Blown head gasket symptoms – Signs of a Leaking Head Gasket
There are a few key symptoms you can use to determine if your head gasket has become damaged due to a head gasket leak.
External Head Gasket Leak
First, you may have an external head gasket leak. A head gasket leaking can cause coolant to flow for the intake or the exhaust manifold. As this will only happen once your engine is warmed up, you will notice the head gasket leak symptoms by examining the cooling passages or hoses near the head gasket.
Second, if you notice white smoke coming from the tailpipe, you may be noticing one of the main head gasket leak symptoms. When the coolant flows into the combustion chamber too frequently, the coolant burns and evaporates with the combustion process. Drivers will notice this smoke differs from moisture you may notice during a cold start, as the smoke will continue even after the engine has been warmed up.
Third, an internal head gasket leak symptom can be noticed by bubbles in the radiator. If the leak causes exhaust gases to leak into the coolant, the bubbles will move into the cooling system during the combustion process, leading to a blown head gasket.
Fourth, if you have a blown head gasket, your engine will overheat during long drives in tough conditions. This usually happens due to the lack of coolant in your engine, excess heat, and the inability of your car's radiator to cool the engine liquid. If the engine overheats, you will notice one of the main head gasket leak symptoms.
Fifth, coolant leaking into your combustion chamber can move past piston rings and into the engine oil.
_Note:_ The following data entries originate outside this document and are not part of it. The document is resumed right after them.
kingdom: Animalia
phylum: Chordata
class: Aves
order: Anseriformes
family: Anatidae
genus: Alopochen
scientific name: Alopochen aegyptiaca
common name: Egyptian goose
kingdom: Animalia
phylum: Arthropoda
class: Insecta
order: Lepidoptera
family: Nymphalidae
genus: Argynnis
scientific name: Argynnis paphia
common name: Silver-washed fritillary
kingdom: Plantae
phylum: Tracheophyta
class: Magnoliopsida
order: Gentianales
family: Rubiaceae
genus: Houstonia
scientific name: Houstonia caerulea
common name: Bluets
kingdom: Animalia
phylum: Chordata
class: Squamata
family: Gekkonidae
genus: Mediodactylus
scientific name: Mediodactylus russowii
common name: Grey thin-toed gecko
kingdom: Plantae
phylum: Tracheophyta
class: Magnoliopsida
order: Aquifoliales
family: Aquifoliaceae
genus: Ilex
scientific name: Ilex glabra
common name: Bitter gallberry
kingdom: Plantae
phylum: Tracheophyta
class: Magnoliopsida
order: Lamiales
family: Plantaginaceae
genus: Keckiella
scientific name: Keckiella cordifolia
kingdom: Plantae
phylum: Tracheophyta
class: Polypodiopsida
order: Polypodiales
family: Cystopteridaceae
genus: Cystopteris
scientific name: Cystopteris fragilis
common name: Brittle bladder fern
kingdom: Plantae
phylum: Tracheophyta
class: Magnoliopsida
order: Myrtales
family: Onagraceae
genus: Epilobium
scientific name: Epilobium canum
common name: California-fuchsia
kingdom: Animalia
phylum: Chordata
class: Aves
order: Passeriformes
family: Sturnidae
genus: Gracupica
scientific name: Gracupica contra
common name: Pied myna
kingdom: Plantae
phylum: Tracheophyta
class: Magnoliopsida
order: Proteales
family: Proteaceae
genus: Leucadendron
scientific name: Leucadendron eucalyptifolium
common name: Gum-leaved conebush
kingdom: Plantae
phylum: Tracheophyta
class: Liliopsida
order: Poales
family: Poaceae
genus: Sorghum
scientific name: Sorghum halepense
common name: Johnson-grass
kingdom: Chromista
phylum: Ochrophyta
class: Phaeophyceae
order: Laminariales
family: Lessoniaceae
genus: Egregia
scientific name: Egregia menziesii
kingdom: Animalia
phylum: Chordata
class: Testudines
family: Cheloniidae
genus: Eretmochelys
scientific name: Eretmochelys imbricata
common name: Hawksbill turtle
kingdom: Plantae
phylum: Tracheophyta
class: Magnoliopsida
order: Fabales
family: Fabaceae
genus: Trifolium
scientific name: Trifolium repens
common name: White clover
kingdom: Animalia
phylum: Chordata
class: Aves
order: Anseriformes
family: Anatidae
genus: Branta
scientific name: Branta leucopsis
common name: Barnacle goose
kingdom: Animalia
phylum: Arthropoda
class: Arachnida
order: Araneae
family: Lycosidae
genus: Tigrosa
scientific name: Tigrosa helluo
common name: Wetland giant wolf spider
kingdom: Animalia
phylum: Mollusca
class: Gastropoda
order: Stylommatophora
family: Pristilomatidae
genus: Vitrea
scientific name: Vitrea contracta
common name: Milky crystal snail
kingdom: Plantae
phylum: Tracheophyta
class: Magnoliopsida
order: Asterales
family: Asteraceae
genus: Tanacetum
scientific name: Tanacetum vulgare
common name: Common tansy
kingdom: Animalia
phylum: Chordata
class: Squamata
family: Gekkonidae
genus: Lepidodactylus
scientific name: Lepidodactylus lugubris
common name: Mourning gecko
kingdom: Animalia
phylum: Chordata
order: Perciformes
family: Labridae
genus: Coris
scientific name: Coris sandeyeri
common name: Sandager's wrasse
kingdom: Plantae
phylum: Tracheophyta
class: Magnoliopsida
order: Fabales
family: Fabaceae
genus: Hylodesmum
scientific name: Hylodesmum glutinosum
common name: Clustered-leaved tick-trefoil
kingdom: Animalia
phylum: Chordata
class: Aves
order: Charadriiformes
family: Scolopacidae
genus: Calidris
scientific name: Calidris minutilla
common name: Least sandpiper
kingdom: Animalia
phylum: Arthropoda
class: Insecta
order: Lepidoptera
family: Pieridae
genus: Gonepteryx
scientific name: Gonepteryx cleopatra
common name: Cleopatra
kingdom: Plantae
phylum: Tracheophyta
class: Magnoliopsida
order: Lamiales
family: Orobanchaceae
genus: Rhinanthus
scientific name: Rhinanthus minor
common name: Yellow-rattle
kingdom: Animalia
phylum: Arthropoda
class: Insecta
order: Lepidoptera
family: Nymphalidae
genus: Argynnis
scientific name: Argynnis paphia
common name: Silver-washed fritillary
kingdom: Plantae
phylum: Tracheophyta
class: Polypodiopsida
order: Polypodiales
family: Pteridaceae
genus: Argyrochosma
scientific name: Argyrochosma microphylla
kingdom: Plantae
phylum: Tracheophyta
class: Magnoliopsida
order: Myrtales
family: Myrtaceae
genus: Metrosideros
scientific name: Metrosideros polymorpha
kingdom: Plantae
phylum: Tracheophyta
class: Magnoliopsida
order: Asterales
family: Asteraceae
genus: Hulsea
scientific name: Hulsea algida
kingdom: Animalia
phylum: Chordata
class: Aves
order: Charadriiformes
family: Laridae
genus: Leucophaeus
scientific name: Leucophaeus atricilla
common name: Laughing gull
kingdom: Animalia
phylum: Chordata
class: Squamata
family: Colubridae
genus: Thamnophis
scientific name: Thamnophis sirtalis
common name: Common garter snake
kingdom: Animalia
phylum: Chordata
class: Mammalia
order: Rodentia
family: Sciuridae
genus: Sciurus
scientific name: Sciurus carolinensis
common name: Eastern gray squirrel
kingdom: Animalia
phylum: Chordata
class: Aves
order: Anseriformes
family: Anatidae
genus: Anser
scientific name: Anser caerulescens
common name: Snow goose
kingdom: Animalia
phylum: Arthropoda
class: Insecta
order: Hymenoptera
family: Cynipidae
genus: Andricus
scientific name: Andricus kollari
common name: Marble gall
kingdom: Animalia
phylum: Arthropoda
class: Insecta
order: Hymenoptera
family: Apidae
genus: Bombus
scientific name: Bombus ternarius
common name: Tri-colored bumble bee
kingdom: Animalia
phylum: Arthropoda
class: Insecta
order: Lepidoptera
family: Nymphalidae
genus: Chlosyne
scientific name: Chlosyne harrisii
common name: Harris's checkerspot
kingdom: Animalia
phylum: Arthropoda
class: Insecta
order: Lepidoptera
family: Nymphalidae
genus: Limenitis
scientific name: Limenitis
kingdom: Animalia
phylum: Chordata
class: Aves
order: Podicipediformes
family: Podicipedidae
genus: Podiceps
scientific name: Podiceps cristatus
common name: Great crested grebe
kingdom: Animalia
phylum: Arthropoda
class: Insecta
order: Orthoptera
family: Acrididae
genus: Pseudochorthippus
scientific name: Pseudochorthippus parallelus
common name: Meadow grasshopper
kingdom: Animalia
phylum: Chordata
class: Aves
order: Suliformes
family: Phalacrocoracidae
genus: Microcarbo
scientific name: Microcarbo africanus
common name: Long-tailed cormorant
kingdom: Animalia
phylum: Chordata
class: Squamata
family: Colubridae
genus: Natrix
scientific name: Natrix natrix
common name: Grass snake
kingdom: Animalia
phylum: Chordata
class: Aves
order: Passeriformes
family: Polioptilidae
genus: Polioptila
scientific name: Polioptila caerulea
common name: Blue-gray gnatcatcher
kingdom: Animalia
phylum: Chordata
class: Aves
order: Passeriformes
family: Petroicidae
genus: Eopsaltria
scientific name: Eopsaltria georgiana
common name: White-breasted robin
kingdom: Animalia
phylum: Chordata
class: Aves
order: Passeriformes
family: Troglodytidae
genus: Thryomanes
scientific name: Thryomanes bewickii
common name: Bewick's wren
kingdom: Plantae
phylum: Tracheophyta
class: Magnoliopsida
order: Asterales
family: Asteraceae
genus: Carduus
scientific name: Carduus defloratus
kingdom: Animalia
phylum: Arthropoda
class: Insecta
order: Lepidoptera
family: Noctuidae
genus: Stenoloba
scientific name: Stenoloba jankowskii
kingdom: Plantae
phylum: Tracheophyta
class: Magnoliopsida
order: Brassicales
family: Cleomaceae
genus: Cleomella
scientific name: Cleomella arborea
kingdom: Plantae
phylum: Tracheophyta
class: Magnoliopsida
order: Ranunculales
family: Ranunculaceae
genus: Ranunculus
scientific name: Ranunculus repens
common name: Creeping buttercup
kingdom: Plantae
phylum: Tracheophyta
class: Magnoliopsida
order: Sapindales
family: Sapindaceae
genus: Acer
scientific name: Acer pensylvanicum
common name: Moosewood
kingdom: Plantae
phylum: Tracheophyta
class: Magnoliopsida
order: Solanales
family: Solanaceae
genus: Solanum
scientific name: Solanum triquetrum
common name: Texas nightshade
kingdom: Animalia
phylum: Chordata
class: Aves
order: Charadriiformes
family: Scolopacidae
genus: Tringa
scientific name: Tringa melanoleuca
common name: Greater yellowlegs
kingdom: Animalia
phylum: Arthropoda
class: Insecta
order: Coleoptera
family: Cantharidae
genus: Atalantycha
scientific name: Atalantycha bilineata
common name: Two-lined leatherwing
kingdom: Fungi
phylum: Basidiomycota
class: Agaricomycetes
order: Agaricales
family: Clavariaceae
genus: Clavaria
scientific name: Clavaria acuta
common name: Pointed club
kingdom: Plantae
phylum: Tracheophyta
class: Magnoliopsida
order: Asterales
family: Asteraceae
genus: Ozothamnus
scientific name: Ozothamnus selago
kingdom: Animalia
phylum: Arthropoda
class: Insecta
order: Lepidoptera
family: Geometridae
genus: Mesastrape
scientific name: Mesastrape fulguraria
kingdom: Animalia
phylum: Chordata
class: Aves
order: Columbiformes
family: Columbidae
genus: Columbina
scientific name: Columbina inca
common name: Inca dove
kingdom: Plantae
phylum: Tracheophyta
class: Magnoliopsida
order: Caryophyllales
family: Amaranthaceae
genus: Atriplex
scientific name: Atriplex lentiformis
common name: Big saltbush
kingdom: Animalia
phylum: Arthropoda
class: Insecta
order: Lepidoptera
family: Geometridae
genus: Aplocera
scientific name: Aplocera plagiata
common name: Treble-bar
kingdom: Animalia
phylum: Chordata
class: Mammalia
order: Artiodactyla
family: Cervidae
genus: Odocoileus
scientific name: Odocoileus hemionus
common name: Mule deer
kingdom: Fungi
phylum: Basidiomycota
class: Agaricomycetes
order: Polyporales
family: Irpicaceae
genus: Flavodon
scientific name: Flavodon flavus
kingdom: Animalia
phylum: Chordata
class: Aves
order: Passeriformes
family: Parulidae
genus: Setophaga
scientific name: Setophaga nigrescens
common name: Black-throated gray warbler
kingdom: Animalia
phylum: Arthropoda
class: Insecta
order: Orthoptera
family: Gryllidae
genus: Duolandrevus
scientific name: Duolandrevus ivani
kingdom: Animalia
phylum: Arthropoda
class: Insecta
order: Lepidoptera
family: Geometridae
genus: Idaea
Over time, oil and water will combine and cause the oil to change color and prevent any lubrication during overheating and engine movement. If your oil ineffectively lubricates your motor, it can lead to one of the most common head gasket leak symptoms.
Faulty Spark Plug
Lastly, a broken spark plug or malfunctioning plug can cause tiny white deposits to be left on your spark plugs and engine electrodes. Although this is not one of the most noticeable head gasket leak symptoms, it shows that your engine’s internal components are not working correctly.
The Bottom Line
As you can see, knowing the most common head gasket leak symptoms in your vehicle can help you prevent any of these problems before worsening over time. Noticing a fouled spark plug, white oil, overheating engine, radiator bubbles, white smoke from your tailpipe, or an external head gasket leak can help you keep your car running safely.